Senegal haberleri ilgili bir başka şikayet, 22 Haziran tarihli gazetede yer alan bir diğer başlıkla ilgili. Bize Büyü Sökmez Dememiş Miydik? başlığına Ahmet Heper şu şekilde itiraz ediyor: "Gazetelerde bir büyü furyasıdır gitti. Adamlar bize büyü yapıyorlar vs. diye sayfalar doldu. Oysa, böyle bir şey olmadığını ısrarla söylediklerini de okuduk. Bunlar Afrikalıdır nasıl olsa böyle şeylerle uğraşırlar diye olduğu gibi değil de görmek istediğimiz gibi görüyoruz ve bu beni rahatsız ediyor. Futbol büyüyle halledilecek kadar kolay bir spor olsaydı..."
Milliyet’te 26 Haziran’da yer alan İspanyolların HADEP’i Yolcu başlıklı haber ile ilgili olarak Mardin eski milletvekili ve HADEP yöneticisi Nurettin Yılmaz bir açıklama gönderdi. Aktarıyorum:
"Bu haberdeki ifade bizi incitti. Türkiye’nin bölünmez bütünlüğüne inanmış bir parti olan HADEP’in o parti ile bir tutulması bence doğru değildir. Milliyet yayın ilkelerine de aykırıdır. Milliyet’in yeri basında ayrıdır. İfade özgürlüğüne saygıyı esas alan bir gazetedir Milliyet, yazarları da bunu hep savunmuştur."
Yorum: Eleştiriye katılmıyorum.
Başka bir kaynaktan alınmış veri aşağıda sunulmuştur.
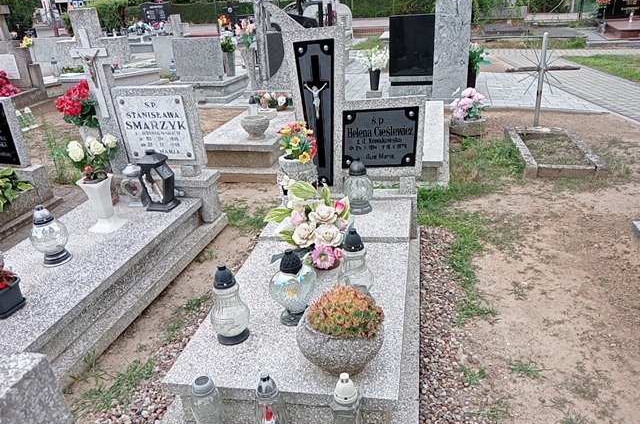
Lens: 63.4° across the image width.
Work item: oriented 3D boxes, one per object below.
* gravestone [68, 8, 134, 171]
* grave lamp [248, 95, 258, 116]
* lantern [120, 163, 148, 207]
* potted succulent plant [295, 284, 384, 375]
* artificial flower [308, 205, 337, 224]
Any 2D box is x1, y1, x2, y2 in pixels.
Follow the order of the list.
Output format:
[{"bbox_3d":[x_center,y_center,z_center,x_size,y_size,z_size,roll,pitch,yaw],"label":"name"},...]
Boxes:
[{"bbox_3d":[-1.458,-0.793,3.515,0.235,1.085,0.108,0,23,11],"label":"gravestone"},{"bbox_3d":[-0.744,-1.170,5.691,0.093,0.213,0.093,0,22,12],"label":"grave lamp"},{"bbox_3d":[-1.226,-0.180,3.405,0.143,0.284,0.106,-5,20,-4],"label":"lantern"},{"bbox_3d":[0.064,0.373,1.676,0.283,0.271,0.283,-3,20,1],"label":"potted succulent plant"},{"bbox_3d":[0.011,0.010,2.362,0.128,0.090,0.111,-3,20,0],"label":"artificial flower"}]

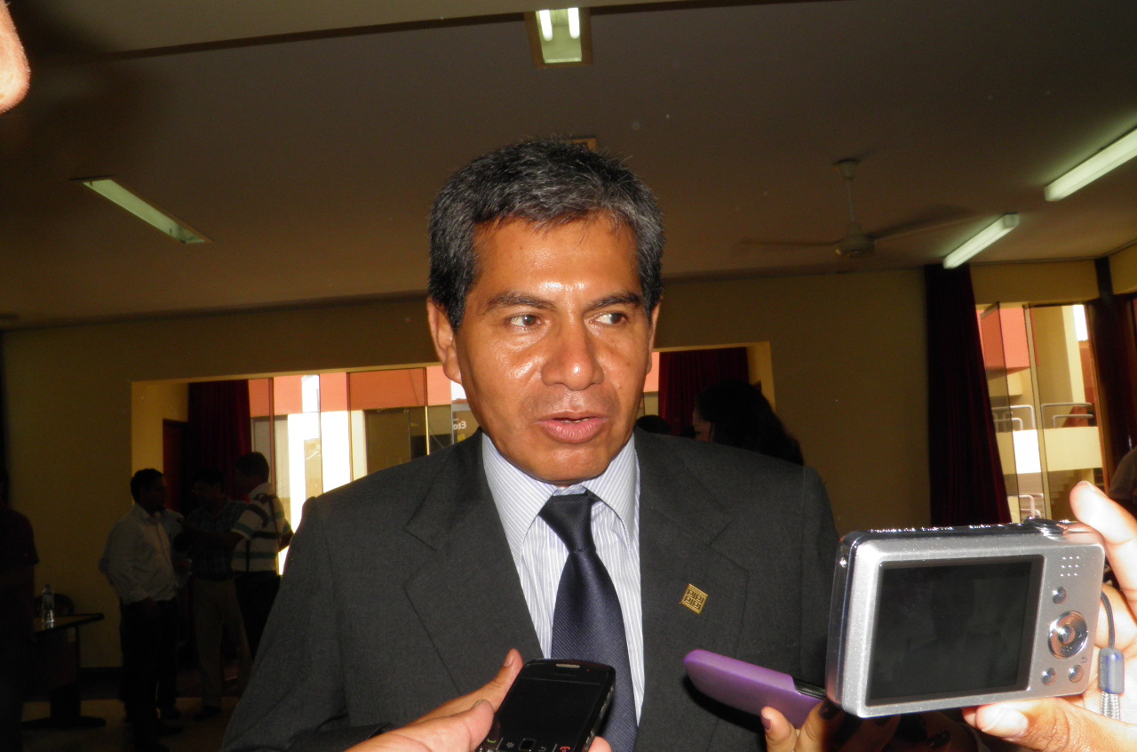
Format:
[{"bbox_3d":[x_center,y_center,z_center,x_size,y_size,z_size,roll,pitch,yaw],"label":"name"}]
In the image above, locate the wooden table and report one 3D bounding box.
[{"bbox_3d":[-3.576,2.015,5.944,0.620,0.750,1.300,-4,-7,3],"label":"wooden table"}]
Elbette ki her ülkenin koşulları farklı, ama HADEP’in kapatılması istemiyle Yargıtay Cumhuriyet Başsavcılığı tarafından açılmış olan davanın temel suçlama noktalarından biri, HADEP - PKK ilişkisi ile ilgili. İspanya’daki durumla bizdeki arasında açık benzerlikler olduğu da ortada.